Saved entries:
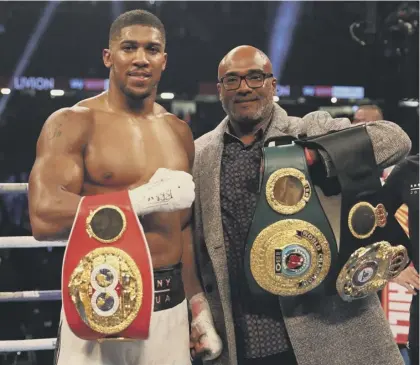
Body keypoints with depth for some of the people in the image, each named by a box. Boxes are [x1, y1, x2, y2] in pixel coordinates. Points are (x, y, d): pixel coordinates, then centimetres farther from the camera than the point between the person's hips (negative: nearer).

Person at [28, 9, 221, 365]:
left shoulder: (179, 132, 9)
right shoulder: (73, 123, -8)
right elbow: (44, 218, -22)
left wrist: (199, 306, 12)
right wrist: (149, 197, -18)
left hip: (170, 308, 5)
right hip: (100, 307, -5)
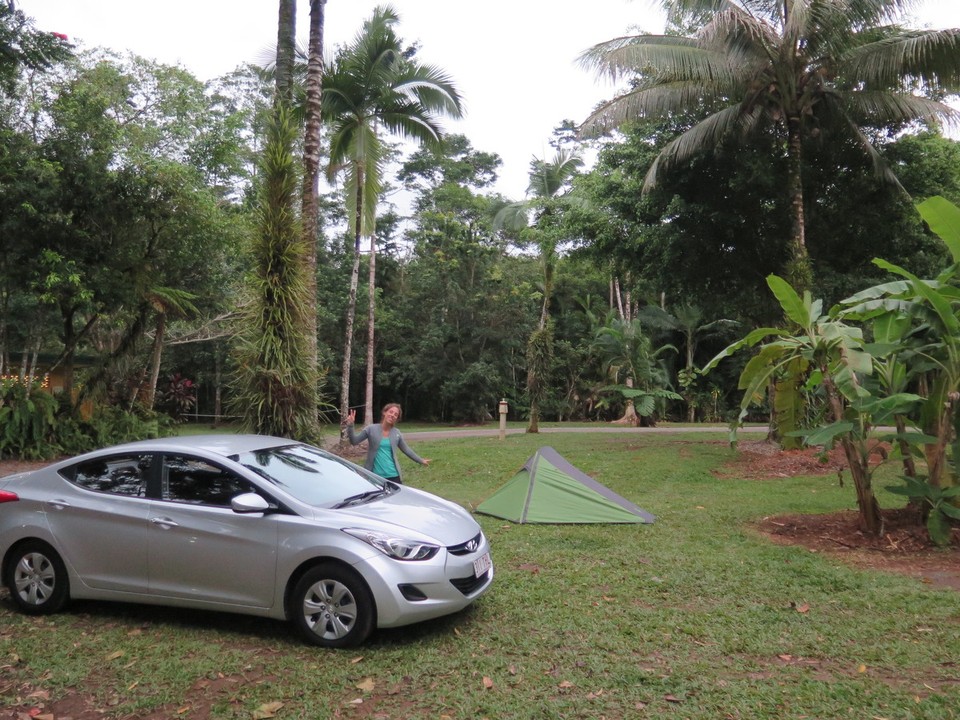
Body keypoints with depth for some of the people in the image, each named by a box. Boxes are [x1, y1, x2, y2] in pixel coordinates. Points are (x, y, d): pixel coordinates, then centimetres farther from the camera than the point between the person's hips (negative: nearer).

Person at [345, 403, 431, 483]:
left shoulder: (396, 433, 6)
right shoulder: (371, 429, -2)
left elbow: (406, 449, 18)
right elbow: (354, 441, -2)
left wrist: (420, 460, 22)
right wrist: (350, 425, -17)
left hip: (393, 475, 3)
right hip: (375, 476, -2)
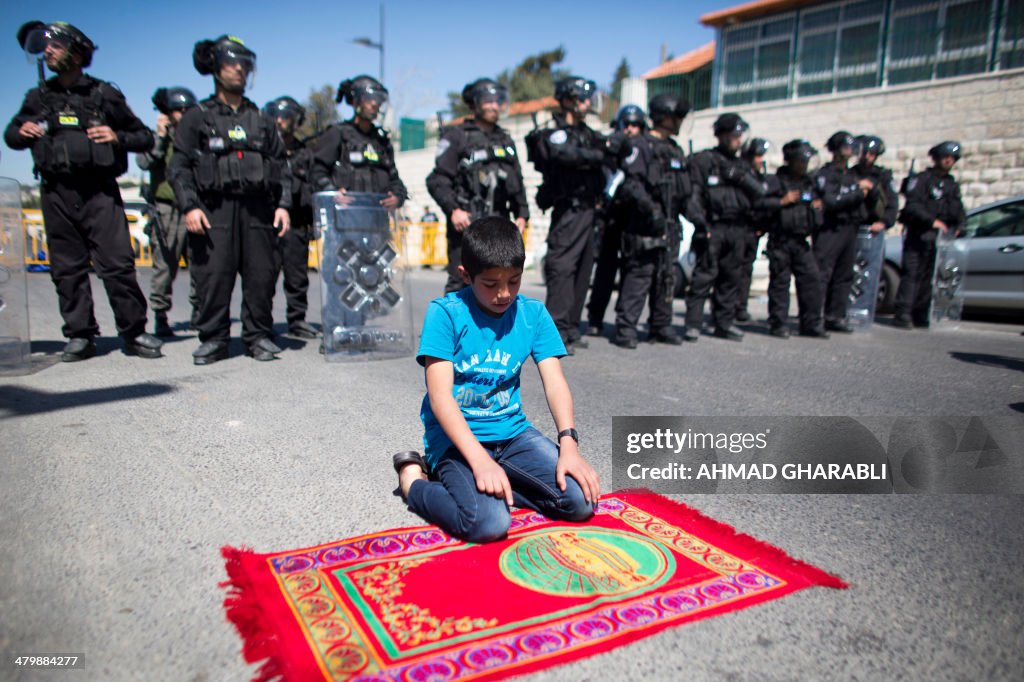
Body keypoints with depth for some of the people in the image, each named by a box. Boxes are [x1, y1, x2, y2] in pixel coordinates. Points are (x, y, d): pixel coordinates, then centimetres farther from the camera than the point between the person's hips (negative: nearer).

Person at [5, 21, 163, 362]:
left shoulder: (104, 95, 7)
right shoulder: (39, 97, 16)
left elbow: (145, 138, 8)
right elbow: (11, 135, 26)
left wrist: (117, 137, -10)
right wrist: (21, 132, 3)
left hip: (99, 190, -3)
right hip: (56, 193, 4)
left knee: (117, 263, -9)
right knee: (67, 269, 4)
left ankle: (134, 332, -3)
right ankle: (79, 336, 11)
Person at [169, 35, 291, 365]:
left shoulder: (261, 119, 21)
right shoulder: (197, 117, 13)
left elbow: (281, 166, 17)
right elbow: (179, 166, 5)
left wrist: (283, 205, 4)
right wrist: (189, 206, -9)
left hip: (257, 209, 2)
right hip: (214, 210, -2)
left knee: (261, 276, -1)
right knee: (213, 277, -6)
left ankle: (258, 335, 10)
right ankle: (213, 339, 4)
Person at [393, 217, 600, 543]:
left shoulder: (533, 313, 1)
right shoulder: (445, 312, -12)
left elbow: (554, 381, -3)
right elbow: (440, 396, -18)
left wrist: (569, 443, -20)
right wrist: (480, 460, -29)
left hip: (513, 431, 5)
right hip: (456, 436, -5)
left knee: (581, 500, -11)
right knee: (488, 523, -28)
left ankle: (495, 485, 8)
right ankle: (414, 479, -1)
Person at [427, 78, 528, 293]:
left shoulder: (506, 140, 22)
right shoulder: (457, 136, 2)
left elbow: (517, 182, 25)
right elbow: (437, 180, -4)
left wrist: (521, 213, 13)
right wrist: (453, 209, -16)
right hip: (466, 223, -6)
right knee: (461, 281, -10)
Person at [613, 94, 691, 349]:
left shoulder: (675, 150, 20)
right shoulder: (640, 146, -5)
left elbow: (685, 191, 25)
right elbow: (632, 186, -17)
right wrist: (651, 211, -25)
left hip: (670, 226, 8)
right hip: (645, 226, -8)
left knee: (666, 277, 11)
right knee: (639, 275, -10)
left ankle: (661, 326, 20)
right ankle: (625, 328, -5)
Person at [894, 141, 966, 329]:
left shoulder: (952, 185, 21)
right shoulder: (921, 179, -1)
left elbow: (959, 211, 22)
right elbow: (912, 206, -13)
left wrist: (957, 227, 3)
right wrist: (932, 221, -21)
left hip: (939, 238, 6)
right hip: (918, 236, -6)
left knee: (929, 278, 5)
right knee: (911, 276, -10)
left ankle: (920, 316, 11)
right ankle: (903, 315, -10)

Task >> Output nothing except an exact copy of the records above, with the images left out.

Result >>
Body keypoints with depth for some of the people in the image, each named by a box. Boxes are [x1, y1, x2, y2] in pixel coordinates. Points are (x, y, d): pixel coordinates, then centimetres farther from the camera than the point between the person's hips (negative: nearer).

Person at [28, 9, 221, 365]:
left shoulder: (179, 132, 9)
right shoulder: (73, 123, -8)
right elbow: (44, 218, -22)
left wrist: (199, 306, 12)
right wrist: (149, 197, -18)
left hip: (170, 308, 5)
right hip: (100, 307, -5)
Body keypoints with depth for some of the people in the image, each named by a box. Boxes are [x1, y1, x2, y2] in pixel coordinates. Points are (x, y, d): pixel coordinates, then centimetres farther from the camera than the point between the person's hips (negative: nearer).

Person at [345, 403, 431, 483]:
left shoulder: (396, 433, 6)
right shoulder: (371, 429, -2)
left elbow: (406, 449, 18)
right elbow: (354, 441, -2)
left wrist: (420, 460, 22)
right wrist: (350, 425, -17)
left hip: (393, 475, 3)
right hip: (375, 476, -2)
Body keypoints with depth for some of the people in the image, each named by a box. Boxes are [x1, y1, x2, y2] in pixel coordinates. Points are (x, y, d): pixel coordinates, then centimetres farther from the camera than the point between the person's hips (negative: nearer).

Person at [5, 21, 163, 362]:
left shoulder: (104, 95, 7)
right shoulder: (39, 97, 16)
left elbow: (145, 138, 8)
right elbow: (11, 135, 26)
left wrist: (117, 137, -10)
right wrist: (21, 132, 3)
left hip: (99, 190, -3)
right hip: (56, 193, 4)
left knee: (117, 263, -9)
right knee: (67, 269, 4)
left ankle: (134, 332, -3)
right ankle: (79, 336, 11)
Person at [169, 35, 291, 365]:
left shoulder: (261, 119, 21)
right shoulder: (197, 117, 13)
left elbow: (281, 166, 17)
right elbow: (179, 166, 5)
left wrist: (283, 205, 4)
right wrist: (189, 206, -9)
left hip: (257, 209, 2)
right hip: (214, 210, -2)
left knee: (261, 276, -1)
right knee: (213, 277, -6)
left ankle: (258, 335, 10)
right ankle: (213, 339, 4)
Person at [393, 217, 600, 543]:
left shoulder: (533, 313, 1)
right shoulder: (445, 312, -12)
left elbow: (554, 381, -3)
right elbow: (440, 396, -18)
left wrist: (569, 443, -20)
right wrist: (480, 460, -29)
left hip: (513, 431, 5)
right hip: (456, 436, -5)
left knee: (581, 500, -11)
right knee: (488, 523, -28)
left ankle: (495, 485, 8)
right ankle: (414, 479, -1)
Person at [427, 78, 528, 293]:
left shoulder: (506, 140, 22)
right shoulder: (457, 136, 2)
left elbow: (517, 182, 25)
right elbow: (437, 180, -4)
left wrist: (521, 213, 13)
right wrist: (453, 209, -16)
right hip: (466, 223, -6)
right knee: (461, 281, -10)
Person at [613, 94, 691, 349]:
left shoulder: (675, 150, 20)
right shoulder: (640, 146, -5)
left elbow: (685, 191, 25)
right elbow: (632, 186, -17)
right wrist: (651, 211, -25)
left hip: (670, 226, 8)
right hip: (645, 226, -8)
left knee: (666, 277, 11)
right knee: (639, 275, -10)
left ankle: (661, 326, 20)
right ankle: (625, 328, -5)
Person at [894, 141, 966, 329]:
left shoulder: (952, 185, 21)
right shoulder: (921, 179, -1)
left elbow: (959, 211, 22)
right elbow: (912, 206, -13)
left wrist: (957, 227, 3)
right wrist: (932, 221, -21)
left hip: (939, 238, 6)
right hip: (918, 236, -6)
left knee: (929, 278, 5)
right knee: (911, 276, -10)
left ankle: (920, 316, 11)
right ankle: (903, 315, -10)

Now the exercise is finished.